Neutrinos are the second most abundant known particle in the Universe but our understanding about them is still lacking many important neutrino properties. One of the most intriguing mysteries is their tiny mass, which is at least a million times lighter than an electron. A possible explanation for such a small value is the existence of new heavier particles known as heavy neutral leptons (HNLs for short), which are connected to the neutrinos like in a seesaw, making the neutrinos masses appear very light. The mass of the HNLs can take a large range of values, and therefore they must be sought in different experiments sensitive to different mass values.
The liquid argon (LAr) detector is a technology that has gained relevance because it has been selected for the future DUNE experiment that will investigate other mysteries such as if neutrinos and antineutrinos behave differently as they propagate, which could be connected to the dominance of matter over antimatter in our Universe. In this project we proposed to use SBND, a LAr detector located very close to the origin of the Booster Neutrino Beam at Fermilab, to search for HNLs and advance our expertise with this technology.

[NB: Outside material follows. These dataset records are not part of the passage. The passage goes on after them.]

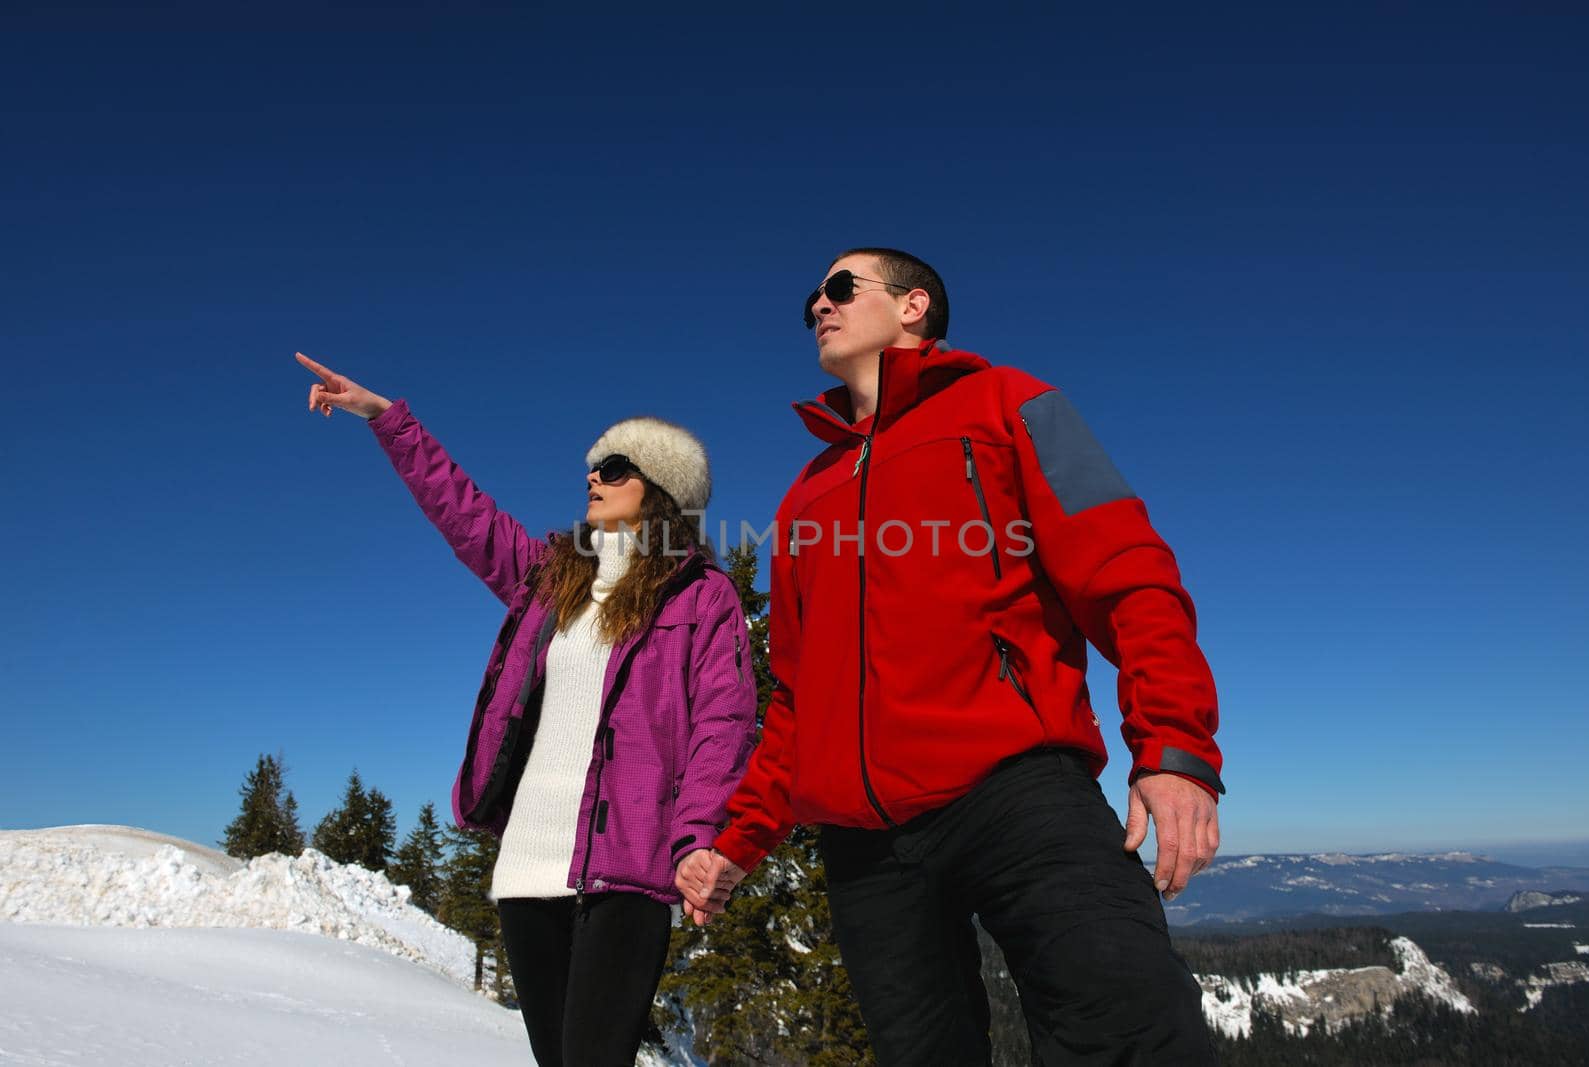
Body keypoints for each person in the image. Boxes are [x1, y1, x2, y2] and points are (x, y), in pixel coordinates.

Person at [676, 250, 1224, 1064]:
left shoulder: (1013, 402)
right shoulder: (803, 497)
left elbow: (1126, 567)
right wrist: (736, 842)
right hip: (864, 848)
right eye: (809, 302)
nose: (817, 308)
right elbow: (795, 699)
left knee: (1131, 1021)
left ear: (913, 305)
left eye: (837, 288)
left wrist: (1173, 742)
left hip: (1015, 792)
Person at [296, 352, 757, 1066]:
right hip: (526, 867)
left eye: (612, 467)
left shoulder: (701, 596)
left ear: (661, 488)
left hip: (626, 869)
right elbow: (464, 513)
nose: (591, 477)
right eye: (592, 466)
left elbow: (722, 725)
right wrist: (387, 419)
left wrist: (696, 836)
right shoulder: (551, 576)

The overall objectives were 1) contribute to the data acquisition of the scintillating light produced in LAr when the particles excite it, 2) develop the simulation and analysis of this light which is used to reject fake signals that mimic the HNL signature, 3) develop the search for HNLs in SBND. Through this research program, the fellow was trained in LAr scintillation light in which the CIEMAT Neutrino Group is a reference, and the fellow was reintegrated in the European Union, becoming an independent researcher and bringing his previous expertise in LAr detectors and Beyond Standard Model physics to the host.